Comment 31 Jan Vcelak 2012-02-21 11:02:36 UTC
Scratch build with upstream patch applied:
http://koji.fedoraproject.org/koji/taskinfo?taskID=3806953

Please, test!

Comment 32 Jan Vcelak 2012-02-21 11:10:56 UTC
It works in my test configuration. Can someone verify?

Comment 33 Jakub Hrozek 2012-02-21 11:51:44 UTC
Works for me, too. Great!

Comment 34 Jan Vcelak 2012-02-21 15:18:18 UTC
Resolved in:
openldap-2.4.29-3.fc17
openldap-2.4.29-3.fc18

Comment 35 Fedora Update System 2012-02-21 15:20:02 UTC
openldap-2.4.29-3.fc17 has been submitted as an update for Fedora 17.
https://admin.fedoraproject.org/updates/openldap-2.4.29-3.fc17

Comment 36 Fedora Update System 2012-02-21 17:44:18 UTC
Package openldap-2.4.29-3.fc17:
* should fix your issue,
* was pushed to the Fedora 17 testing repository,
* should be available at your local mirror within two days.
Update it with:
# su -c 'yum update --enablerepo=updates-testing openldap-2.4.29-3.fc17'
as soon as you are able to.
Please go to the following url:
https://admin.fedoraproject.org/updates/FEDORA-2012-2113/openldap-2.4.29-3.fc17
then log in and leave karma (feedback).

Comment 37 Ken Dreyer 2012-02-21 20:59:02 UTC
I confirmed that openldap-2.4.29-3.fc18 fixes the original bug. Thanks all for working on this!

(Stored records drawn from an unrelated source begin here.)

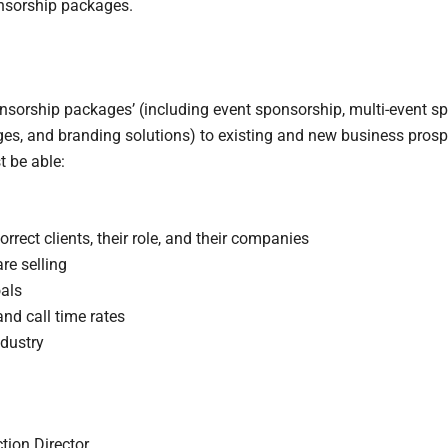
onsorship packages.
ponsorship packages’ (including event sponsorship, multi-event s
ges, and branding solutions) to existing and new business prosp
t be able:
rrect clients, their role, and their companies
re selling
als
nd call time rates
ndustry
tion Director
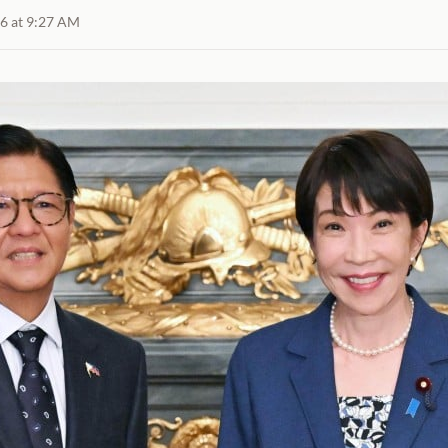
26 at 9:27 AM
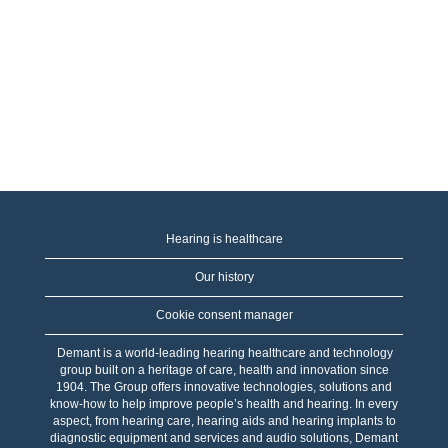
Hearing is healthcare
Our history
Cookie consent manager
Demant is a world-leading hearing healthcare and technology
group built on a heritage of care, health and innovation since
1904. The Group offers innovative technologies, solutions and
know-how to help improve people’s health and hearing. In every
aspect, from hearing care, hearing aids and hearing implants to
diagnostic equipment and services and audio solutions, Demant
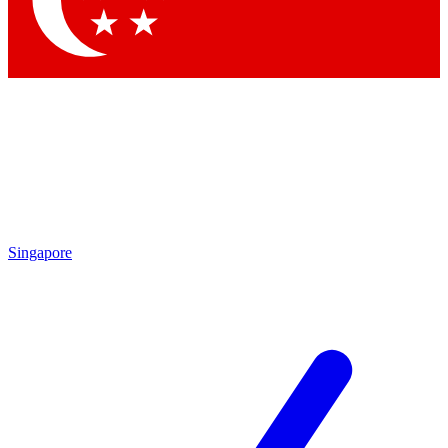
Contact me with news and offers from other Future brands
By submitting your information you agree to the
Terms & Conditions
and
Privacy Policy
and are aged 16 or over.
Singapore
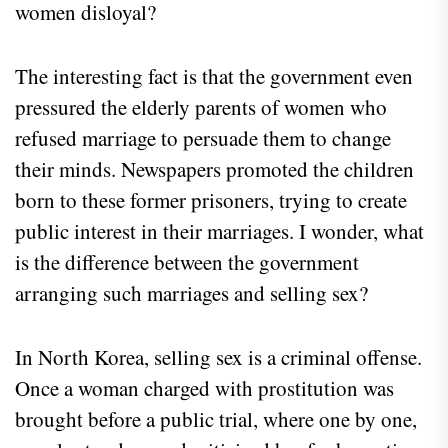
women disloyal?
The interesting fact is that the government even
pressured the elderly parents of women who
refused marriage to persuade them to change
their minds. Newspapers promoted the children
born to these former prisoners, trying to create
public interest in their marriages. I wonder, what
is the difference between the government
arranging such marriages and selling sex?
In North Korea, selling sex is a criminal offense.
Once a woman charged with prostitution was
brought before a public trial, where one by one,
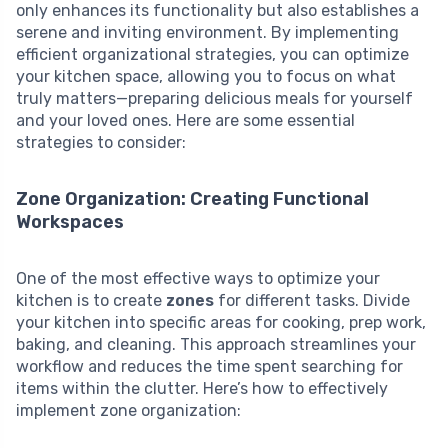
only enhances its functionality but also establishes a
serene and inviting environment. By implementing
efficient organizational strategies, you can optimize
your kitchen space, allowing you to focus on what
truly matters—preparing delicious meals for yourself
and your loved ones. Here are some essential
strategies to consider:
Zone Organization: Creating Functional
Workspaces
One of the most effective ways to optimize your
kitchen is to create
zones
for different tasks. Divide
your kitchen into specific areas for cooking, prep work,
baking, and cleaning. This approach streamlines your
workflow and reduces the time spent searching for
items within the clutter. Here’s how to effectively
implement zone organization:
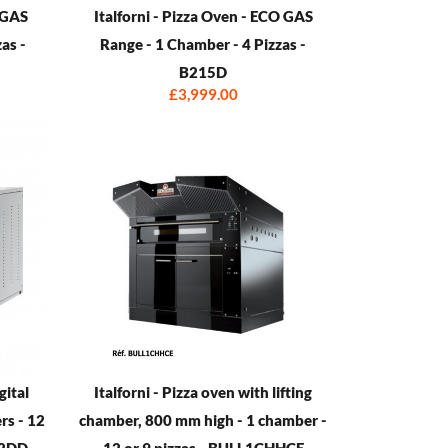
O GAS
Italforni - Pizza Oven - ECO GAS
as -
Range - 1 Chamber - 4 Pizzas -
B215D
£3,999.00
gital
Italforni - Pizza oven with lifting
rs - 12
chamber, 800 mm high - 1 chamber -
K2DD
12 or 9 pizzas - BULL1CHHCE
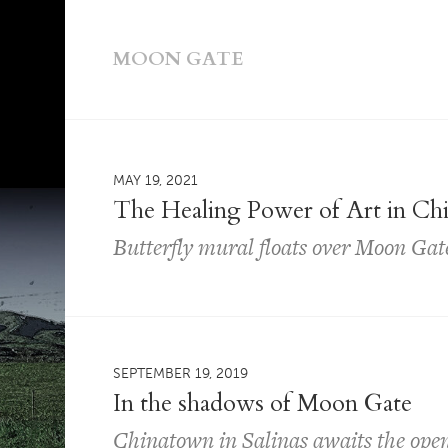
MOON GATE
MAY 19, 2021
The Healing Power of Art in Ch
Butterfly mural floats over Moon Gat
SEPTEMBER 19, 2019
In the shadows of Moon Gate
Chinatown in Salinas awaits the open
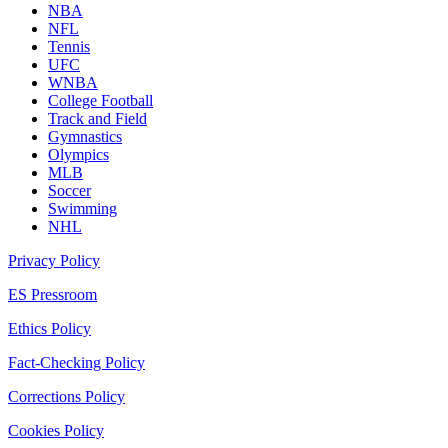
NBA
NFL
Tennis
UFC
WNBA
College Football
Track and Field
Gymnastics
Olympics
MLB
Soccer
Swimming
NHL
Privacy Policy
ES Pressroom
Ethics Policy
Fact-Checking Policy
Corrections Policy
Cookies Policy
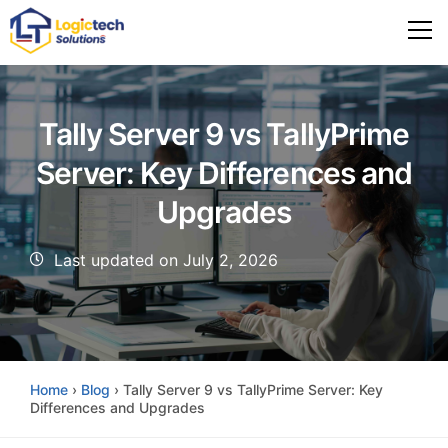
Tally Server 9 vs TallyPrime
Server: Key Differences and
Upgrades
Last updated on July 2, 2026
Home
›
Blog
›
Tally Server 9 vs TallyPrime Server: Key
Differences and Upgrades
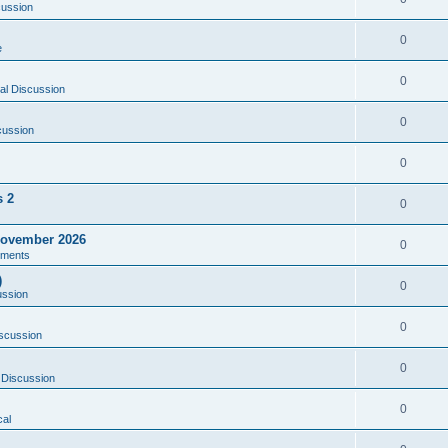
cussion
0
e
0
al Discussion
0
cussion
0
s 2
0
ovember 2026
0
ments
)
0
ussion
0
scussion
0
 Discussion
0
al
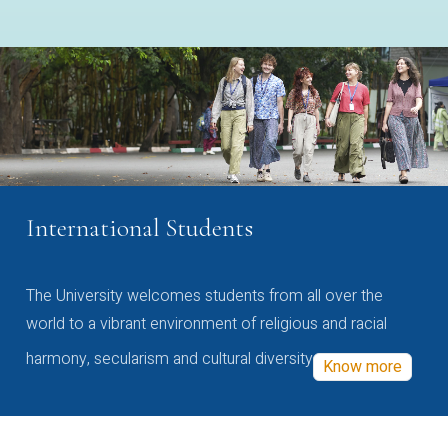
International Students
The University welcomes students from all over the
world to a vibrant environment of religious and racial
harmony, secularism and cultural diversity
Know more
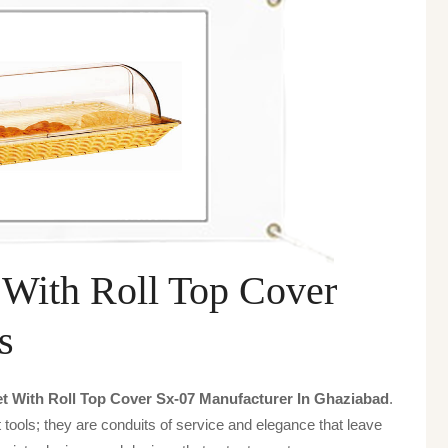
 With Roll Top Cover
s
t With Roll Top Cover Sx-07 Manufacturer In Ghaziabad
.
tools; they are conduits of service and elegance that leave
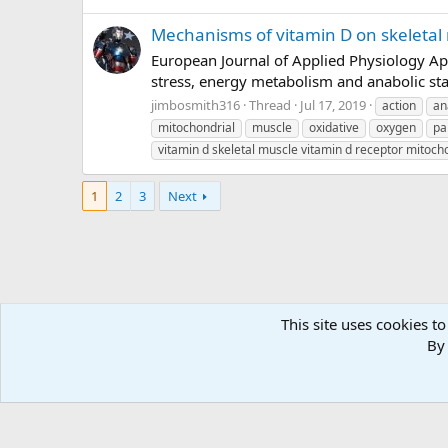
Mechanisms of vitamin D on skeletal 
European Journal of Applied Physiology Apr
stress, energy metabolism and anabolic stat
jimbosmith316
Thread
Jul 17, 2019
action
an
mitochondrial
muscle
oxidative
oxygen
pa
vitamin d skeletal muscle vitamin d receptor mitoc
1
2
3
Next
This site uses cookies to
Forums
Tags
By 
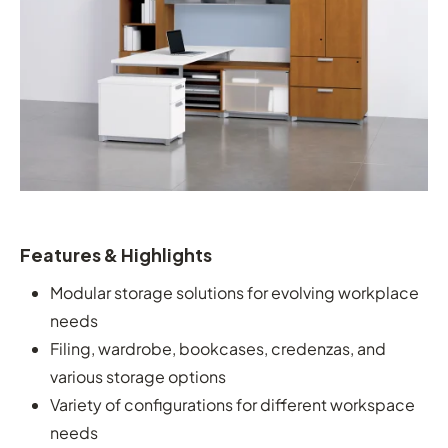
Features & Highlights
Modular storage solutions for evolving workplace
needs
Filing, wardrobe, bookcases, credenzas, and
various storage options
Variety of configurations for different workspace
needs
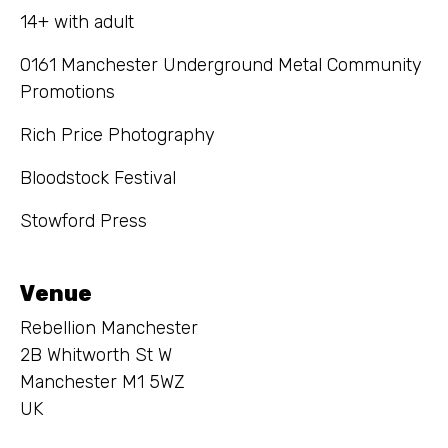
14+ with adult
0161 Manchester Underground Metal Community
Promotions
Rich Price Photography
Bloodstock Festival
Stowford Press
Venue
Rebellion Manchester
2B Whitworth St W
Manchester M1 5WZ
UK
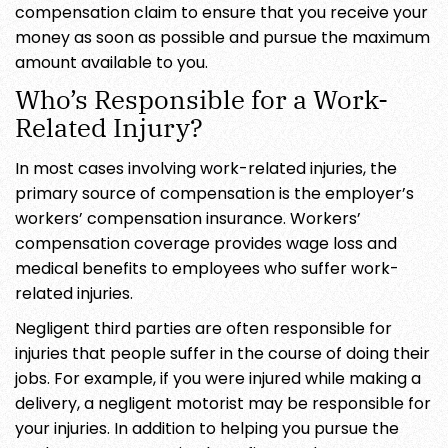
compensation claim to ensure that you receive your
money as soon as possible and pursue the maximum
amount available to you.
Who’s Responsible for a Work-
Related Injury?
In most cases involving work-related injuries, the
primary source of compensation is the employer’s
workers’ compensation insurance. Workers’
compensation coverage provides wage loss and
medical benefits to employees who suffer work-
related injuries.
Negligent third parties are often responsible for
injuries that people suffer in the course of doing their
jobs. For example, if you were injured while making a
delivery, a negligent motorist may be responsible for
your injuries. In addition to helping you pursue the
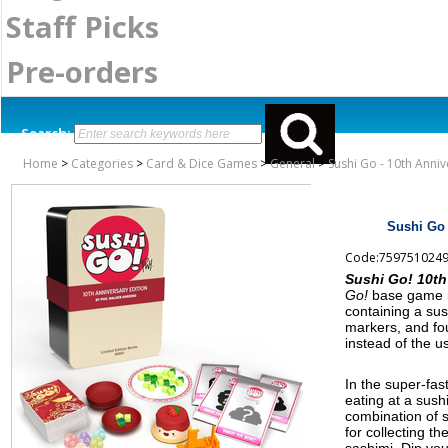
Staff Picks
Pre-orders
Search:
Home
>
Categories
>
Card & Dice Games
>
General
>
Sushi Go - 10th Anni
Sushi Go 
Code:759751024
Sushi Go! 10th
Go!
base game in
containing a sus
markers, and fo
instead of the u
In the super-fa
eating at a sush
combination of s
for collecting th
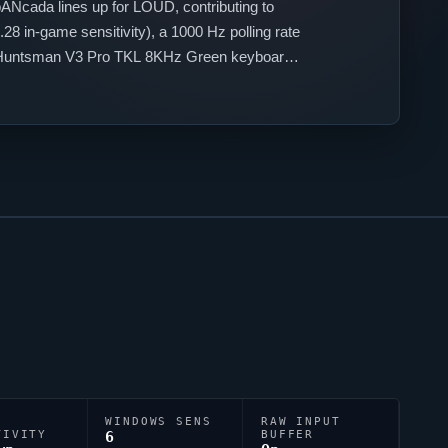
pANcada
lines up for
LOUD
, contributing to
28 in-game sensitivity), a 1000 Hz polling rate
er Huntsman V3 Pro TKL 8KHz Green keyboard
;1;P;c;4;h;0;f;0;s;0;0l;3;0o;2;0a;1;0f;0;1b;0.
WINDOWS SENS
RAW INPUT
TIVITY
6
BUFFER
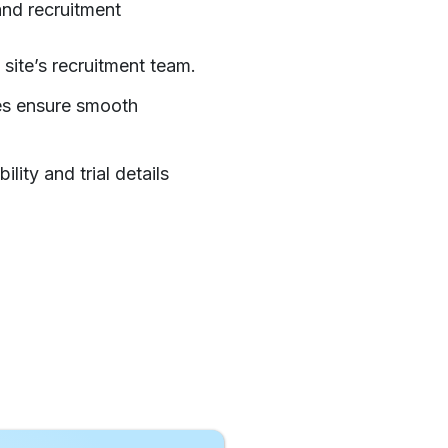
 and recruitment
 site’s recruitment team.
tes ensure smooth
lity and trial details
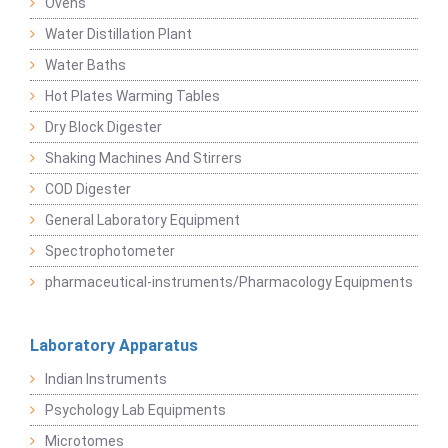
Ovens
Water Distillation Plant
Water Baths
Hot Plates Warming Tables
Dry Block Digester
Shaking Machines And Stirrers
COD Digester
General Laboratory Equipment
Spectrophotometer
pharmaceutical-instruments/Pharmacology Equipments
Laboratory Apparatus
Indian Instruments
Psychology Lab Equipments
Microtomes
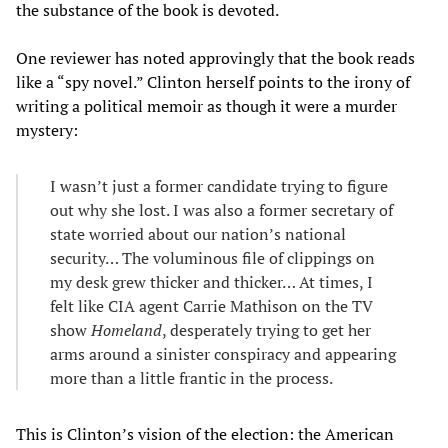
the substance of the book is devoted.
One reviewer has noted approvingly that the book reads
like a “spy novel.” Clinton herself points to the irony of
writing a political memoir as though it were a murder
mystery:
I wasn’t just a former candidate trying to figure
out why she lost. I was also a former secretary of
state worried about our nation’s national
security… The voluminous file of clippings on
my desk grew thicker and thicker… At times, I
felt like CIA agent Carrie Mathison on the TV
show
Homeland
, desperately trying to get her
arms around a sinister conspiracy and appearing
more than a little frantic in the process.
This is Clinton’s vision of the election: the American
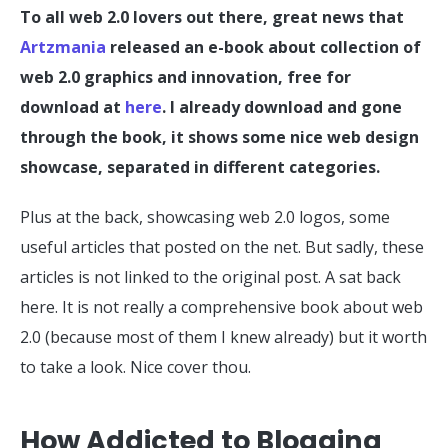
To all web 2.0 lovers out there, great news that
Artzmania
released an e-book about collection of
web 2.0 graphics and innovation, free for
download at
here
. I already download and gone
through the book, it shows some nice web design
showcase, separated in different categories.
Plus at the back, showcasing web 2.0 logos, some
useful articles that posted on the net. But sadly, these
articles is not linked to the original post. A sat back
here. It is not really a comprehensive book about web
2.0 (because most of them I knew already) but it worth
to take a look. Nice cover thou.
How Addicted to Blogging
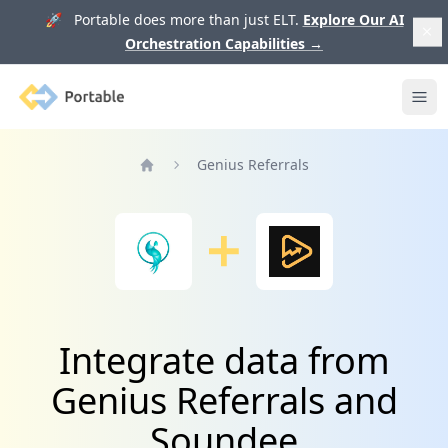
🚀 Portable does more than just ELT.
Explore Our AI
Orchestration Capabilities
→
Portable
Ope
Genius Referrals
Home
Integrate data from
Genius Referrals and
Soundee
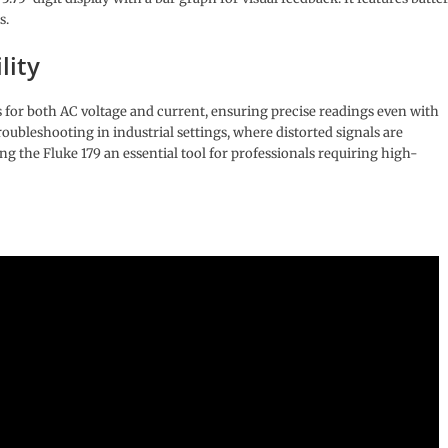
s.
lity
or both AC voltage and current, ensuring precise readings even with
roubleshooting in industrial settings, where distorted signals are
 the Fluke 179 an essential tool for professionals requiring high-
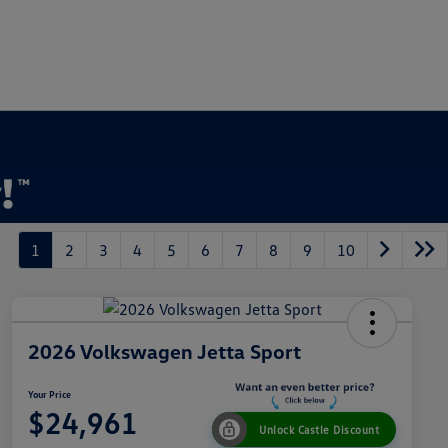
1
2
3
4
5
6
7
8
9
10
2026 Volkswagen Jetta Sport
Your Price
$24,961
Unlock Castle Discount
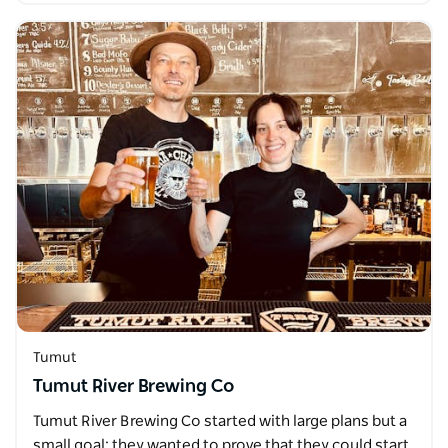
Tumut
Tumut River Brewing Co
Tumut River Brewing Co started with large plans but a
small goal; they wanted to prove that they could start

Comment 38 Stephen Gallagher 2012-02-23 01:29:16 UTC
*** Bug 790414 has been marked as a duplicate of this bug. ***

Comment 39 Fedora Update System 2012-02-28 10:39:15 UTC
openldap-2.4.29-3.fc17 has been pushed to the Fedora 17 stable repository.  If problems still persist, please make note of it in this bug report.